---------- AVAILABLE RECORDS ----------
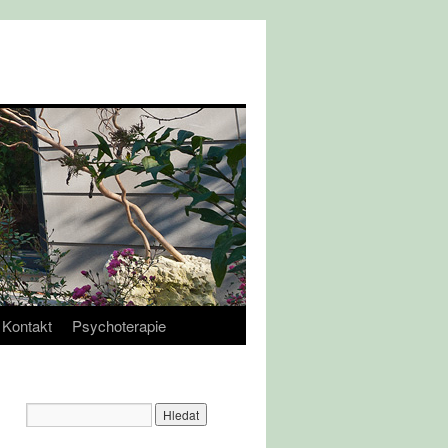
Kontakt
Psychoterapie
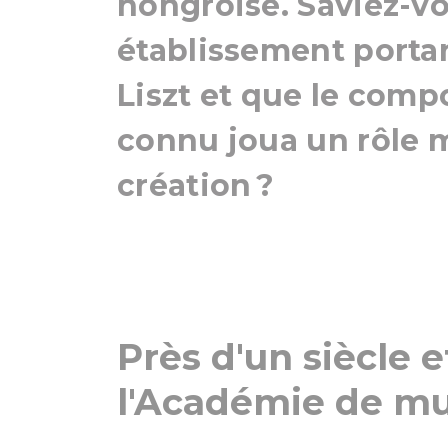
hongroise. Saviez-vo
établissement porta
Liszt et que le com
connu joua un rôle 
création ?
Près d'un siècle e
l'Académie de mu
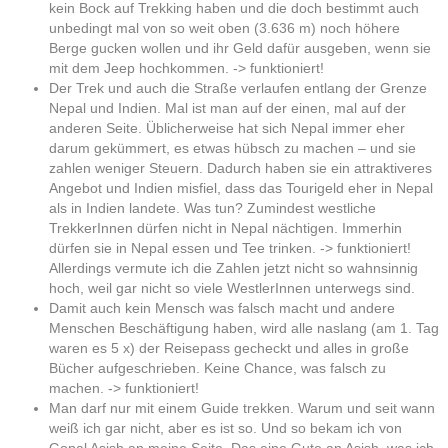
kein Bock auf Trekking haben und die doch bestimmt auch
unbedingt mal von so weit oben (3.636 m) noch höhere
Berge gucken wollen und ihr Geld dafür ausgeben, wenn sie
mit dem Jeep hochkommen. -> funktioniert!
Der Trek und auch die Straße verlaufen entlang der Grenze
Nepal und Indien. Mal ist man auf der einen, mal auf der
anderen Seite. Üblicherweise hat sich Nepal immer eher
darum gekümmert, es etwas hübsch zu machen – und sie
zahlen weniger Steuern. Dadurch haben sie ein attraktiveres
Angebot und Indien misfiel, dass das Tourigeld eher in Nepal
als in Indien landete. Was tun? Zumindest westliche
TrekkerInnen dürfen nicht in Nepal nächtigen. Immerhin
dürfen sie in Nepal essen und Tee trinken. -> funktioniert!
Allerdings vermute ich die Zahlen jetzt nicht so wahnsinnig
hoch, weil gar nicht so viele WestlerInnen unterwegs sind.
Damit auch kein Mensch was falsch macht und andere
Menschen Beschäftigung haben, wird alle naslang (am 1. Tag
waren es 5 x) der Reisepass gecheckt und alles in große
Bücher aufgeschrieben. Keine Chance, was falsch zu
machen. -> funktioniert!
Man darf nur mit einem Guide trekken. Warum und seit wann
weiß ich gar nicht, aber es ist so. Und so bekam ich von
----------
Would you please transcribe the listing in full, exactly, while omitting the images?

### RESPONSE AREA:
Kontakt
Psychoterapie
hongroise. Saviez-vo
établissement porta
Liszt et que le com
connu joua un rôle 
création ?
Près d'un siècle e
l'Académie de mu
kein Bock auf Trekking haben und die doch bestimmt auch
unbedingt mal von so weit oben (3.636 m) noch höhere
Berge gucken wollen und ihr Geld dafür ausgeben, wenn sie
mit dem Jeep hochkommen. -> funktioniert!
Der Trek und auch die Straße verlaufen entlang der Grenze
Nepal und Indien. Mal ist man auf der einen, mal auf der
anderen Seite. Üblicherweise hat sich Nepal immer eher
darum gekümmert, es etwas hübsch zu machen – und sie
zahlen weniger Steuern. Dadurch haben sie ein attraktiveres
Angebot und Indien misfiel, dass das Tourigeld eher in Nepal
als in Indien landete. Was tun? Zumindest westliche
TrekkerInnen dürfen nicht in Nepal nächtigen. Immerhin
dürfen sie in Nepal essen und Tee trinken. -> funktioniert!
Allerdings vermute ich die Zahlen jetzt nicht so wahnsinnig
hoch, weil gar nicht so viele WestlerInnen unterwegs sind.
Damit auch kein Mensch was falsch macht und andere
Menschen Beschäftigung haben, wird alle naslang (am 1. Tag
waren es 5 x) der Reisepass gecheckt und alles in große
Bücher aufgeschrieben. Keine Chance, was falsch zu
machen. -> funktioniert!
Man darf nur mit einem Guide trekken. Warum und seit wann
weiß ich gar nicht, aber es ist so. Und so bekam ich von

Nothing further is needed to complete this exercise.